Undimming
On my morning walks with Sunny, I have some of the biggest aha moments, thoughts worth exploring or downloads needing to be shared. Today was one of those walks. I was reflecting on something that feels both simple and quietly life-changing.
For most of my life, I knew I was doing this, I just didn’t realize how much I had dimmed myself.
Not in obvious, dramatic ways.
Not in a “I’m not allowed to shine” kind of way.
More subtly than that.
Dimmed to make others comfortable.
Dimmed to be understandable.
Dimmed to fit inside roles, expectations, relationships, and environments that didn’t quite know what to do with the fullness or quirkiness of who I am.
I didn’t think of it as dimming at the time.
I thought of it as being adaptable. Kind. Strong. Responsible. Easygoing.
And maybe it was all of those things.
But underneath it, there was a quiet habit of turning the brightness down just a notch… and then another… until what the world saw was a softened version of the real signal.
This past year — through reflection, conversation, and a lot of gentle inner unraveling — something has shifted.
The labels have been falling away.
Strong. Sensitive. Leader. Spiritual. Independent. Healer. Too much. Not enough.
All of them have loosened their grip.
And what’s been left isn’t a new label.
It’s something much more honest.
Just… me.
Not the version shaped to be digestible.
Not the version shaped to be admired.
Not the version shaped to be safe.
But the version that feels natural in my own skin.
I’ve started to notice that when I’m not trying to be anything — not trying to prove, please, hide, or impress — there is a very distinct way my being takes shape.
I move toward depth.
I feel into the spaces between words.
I care about meaning.
I stay present when things are uncomfortable.
I soften without disappearing.
It’s not a performance.
It’s not a strategy.
It’s just the natural shape of my being.
And as I let the light adjust to reflect all of that, something unexpected happens.
I smile.
Not a big, flashy smile.
A quiet, inward one.
The kind that says,
“Oh.
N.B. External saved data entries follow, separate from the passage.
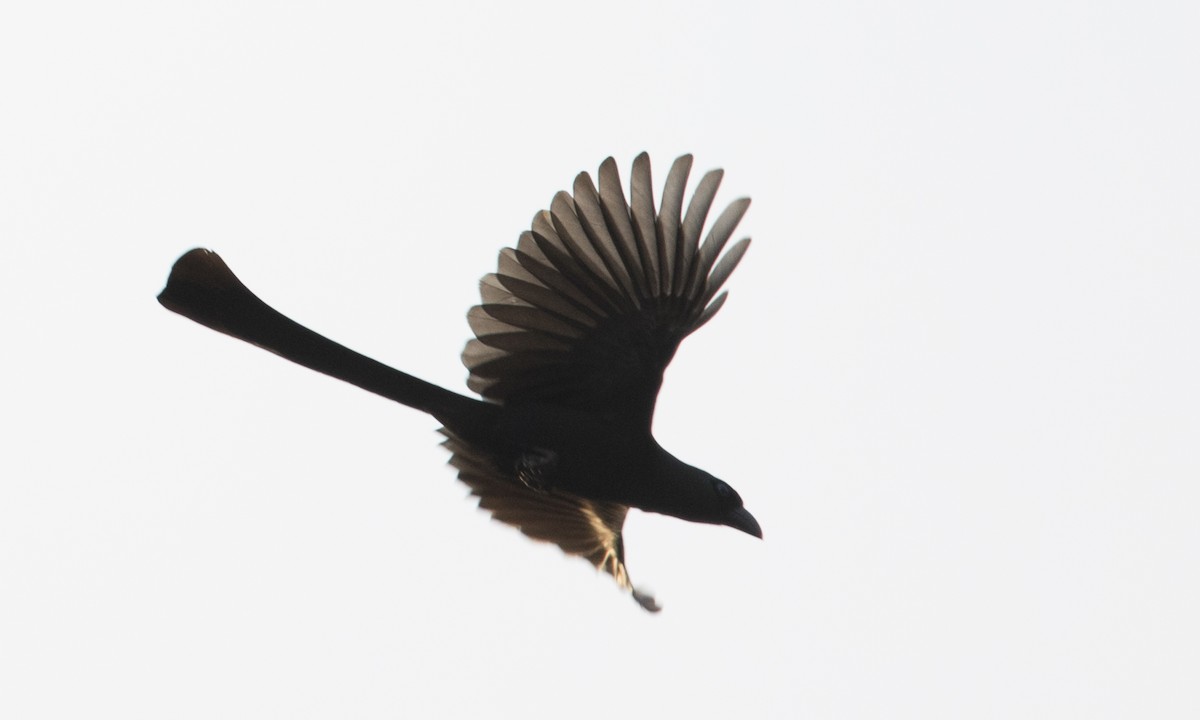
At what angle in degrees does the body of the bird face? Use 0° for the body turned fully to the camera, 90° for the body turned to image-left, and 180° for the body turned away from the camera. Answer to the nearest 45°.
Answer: approximately 270°
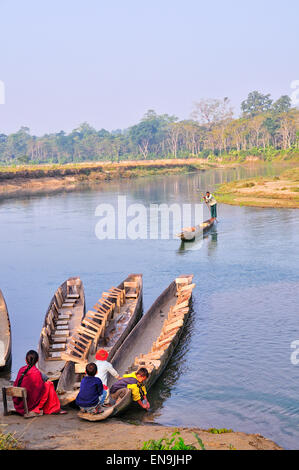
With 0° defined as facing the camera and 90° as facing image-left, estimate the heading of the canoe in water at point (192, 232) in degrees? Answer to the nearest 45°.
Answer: approximately 45°

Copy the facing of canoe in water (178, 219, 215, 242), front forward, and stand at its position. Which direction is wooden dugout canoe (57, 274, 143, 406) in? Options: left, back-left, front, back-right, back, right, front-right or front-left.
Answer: front-left

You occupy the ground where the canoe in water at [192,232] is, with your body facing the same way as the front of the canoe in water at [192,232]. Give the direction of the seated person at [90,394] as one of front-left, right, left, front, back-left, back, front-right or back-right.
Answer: front-left

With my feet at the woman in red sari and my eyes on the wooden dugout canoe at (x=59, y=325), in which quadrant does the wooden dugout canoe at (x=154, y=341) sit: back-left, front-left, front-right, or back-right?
front-right

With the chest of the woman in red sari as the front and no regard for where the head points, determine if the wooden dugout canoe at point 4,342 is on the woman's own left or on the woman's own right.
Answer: on the woman's own left

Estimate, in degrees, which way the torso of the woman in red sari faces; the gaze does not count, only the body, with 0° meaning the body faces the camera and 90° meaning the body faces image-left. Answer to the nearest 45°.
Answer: approximately 225°

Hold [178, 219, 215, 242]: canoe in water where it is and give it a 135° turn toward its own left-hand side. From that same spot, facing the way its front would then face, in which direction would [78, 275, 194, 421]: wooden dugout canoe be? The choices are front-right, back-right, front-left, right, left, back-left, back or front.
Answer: right

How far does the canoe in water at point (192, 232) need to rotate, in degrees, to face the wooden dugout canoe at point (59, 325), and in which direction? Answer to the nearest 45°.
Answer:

There you are.”
I am unique. Not in a better-than way. Not in a louder-than way. Just in a true-to-design way.
And I’ve come to realize something else too.
I am not everyone’s cup of tea.
And that’s not a problem to solve.
Because for the ones I am meant for — the ones who feel nourished, seen, and met in my presence — we are both blessed.
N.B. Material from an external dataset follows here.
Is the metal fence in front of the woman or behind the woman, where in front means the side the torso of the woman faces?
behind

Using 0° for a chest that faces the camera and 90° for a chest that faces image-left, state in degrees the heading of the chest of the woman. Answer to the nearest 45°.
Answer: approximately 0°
There is so much relief in no longer trying to be universally palatable.
There is so much peace in letting the right connections form around who you actually are, not who you learned to present.
Undimming isn’t about becoming bigger.
It’s about becoming truer.
And from here, life doesn’t feel like something I have to manage as carefully.
It feels more like something I get to inhabit — fully lit. Happily wearing my amazing technicolor dream coat.